Chromium Drift tracks how many versions behind major browsers lag, exposing users to publicly-known, already-patched security vulnerabilities.
Key Takeaways
Browsers shipping older Chromium versions leave users exposed to patched CVEs whose fixes are visible in public Chromium source.
The site provides a version check so users can compare their browser’s Chromium build against current stable.
Lag visibility matters because attackers can reverse-engineer patches from public Chromium commits before downstream browsers ship them.
Hacker News Comment Review
Commenters question the major-version-only focus: minor revisions and point releases also carry security fixes, and some browsers backport patches without bumping major versions.

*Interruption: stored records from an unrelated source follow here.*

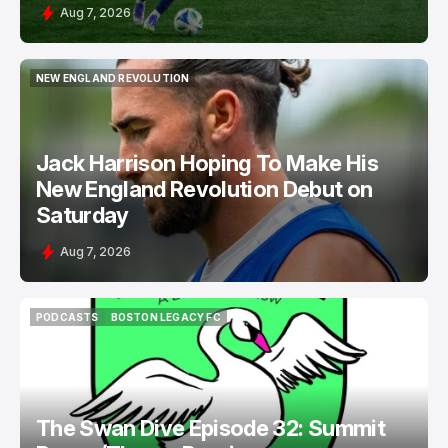
Aug 7, 2026
NEW ENGLAND REVOLUTION
NEW ENGLAND REVOLUTION
Jack Harrison Hoping To Make His
New England Revolution Debut on
Saturday
Aug 7, 2026
PODCASTS
BOSTON LEGACY FC
PODCASTS
BOSTON LEGACY FC
The Swan Dive Episode 32: Summit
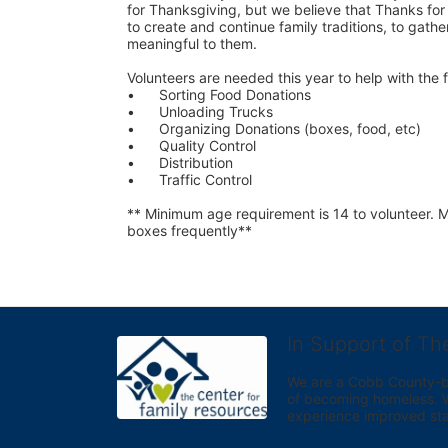
for Thanksgiving, but we believe that Thanks for G
to create and continue family traditions, to gather
meaningful to them.
Volunteers are needed this year to help with the f
•	Sorting Food Donations
•	Unloading Trucks
•	Organizing Donations (boxes, food, etc)
•	Quality Control
•	Distribution
•	Traffic Control
** Minimum age requirement is 14 to volunteer. Mu
boxes frequently**
In Support of Th
We are a Cobb County-bas
of becoming homeless. We 
experience improved sta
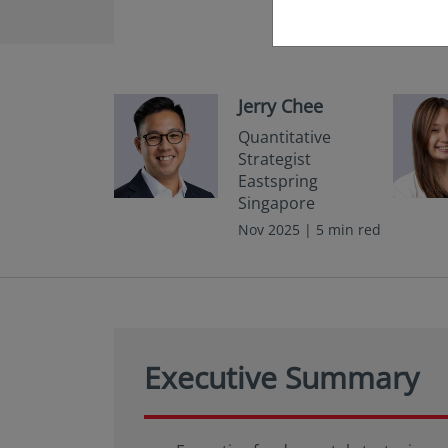
Jerry Chee
Quantitative
Strategist
Eastspring
Singapore
Nov 2025 | 5 min red
Executive Summary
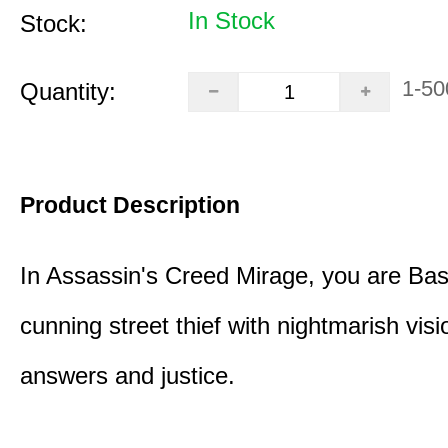
In Stock
Stock:
1-50
Quantity:
Product Description
In Assassin's Creed Mirage, you are Bas
cunning street thief with nightmarish vis
answers and justice.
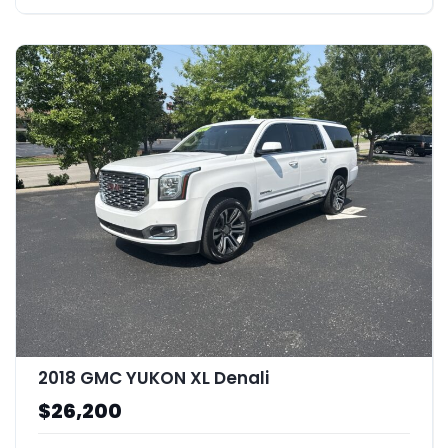
2018 GMC YUKON XL Denali
$26,200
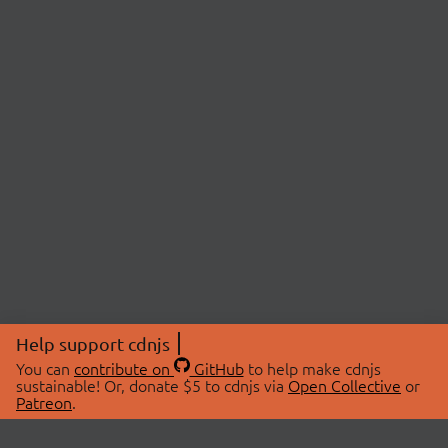
Help support cdnjs
You can
contribute on
GitHub
to help make cdnjs
sustainable! Or, donate $5 to cdnjs via
Open Collective
or
Patreon
.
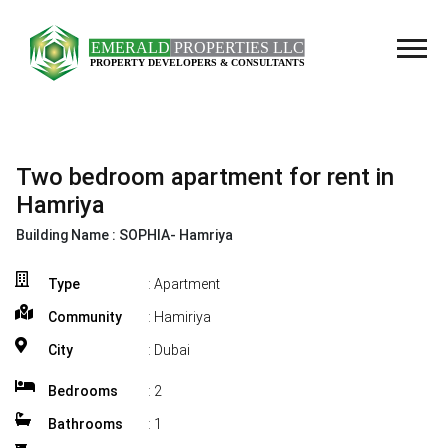
Two bedroom apartment for rent in
Hamriya
Building Name :
SOPHIA- Hamriya
Type
: Apartment
Community
: Hamiriya
City
: Dubai
Bedrooms
:
2
Bathrooms
:
1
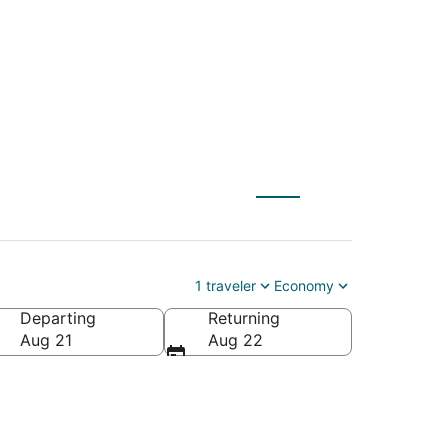
1 traveler
Economy
Departing
Returning
Aug 21
Aug 22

Vivaldi and similar browsers follow Chromium’s Extended Stable channel (currently 146.x, ~4-week cadence), making them appear behind when they are actually on a supported branch.
The Electron blind spot is the most-cited gap: thousands of shipped desktop apps bundle frozen Chromium runtimes with no update cadence, representing a larger aggregate attack surface than browsers.
Notable Comments
@butz: calls for an equivalent tracker covering Electron apps and their Chromium drift across the ecosystem.
@ccouzens: Samsung Browser (~10% of Chromium browser share) is absent; it holds one version for months then jumps several at once.
@waitwhatwhoa: links a prior multi-year study with instrumentation code showing patched CVE persistence in Electron apps across popular desktop software.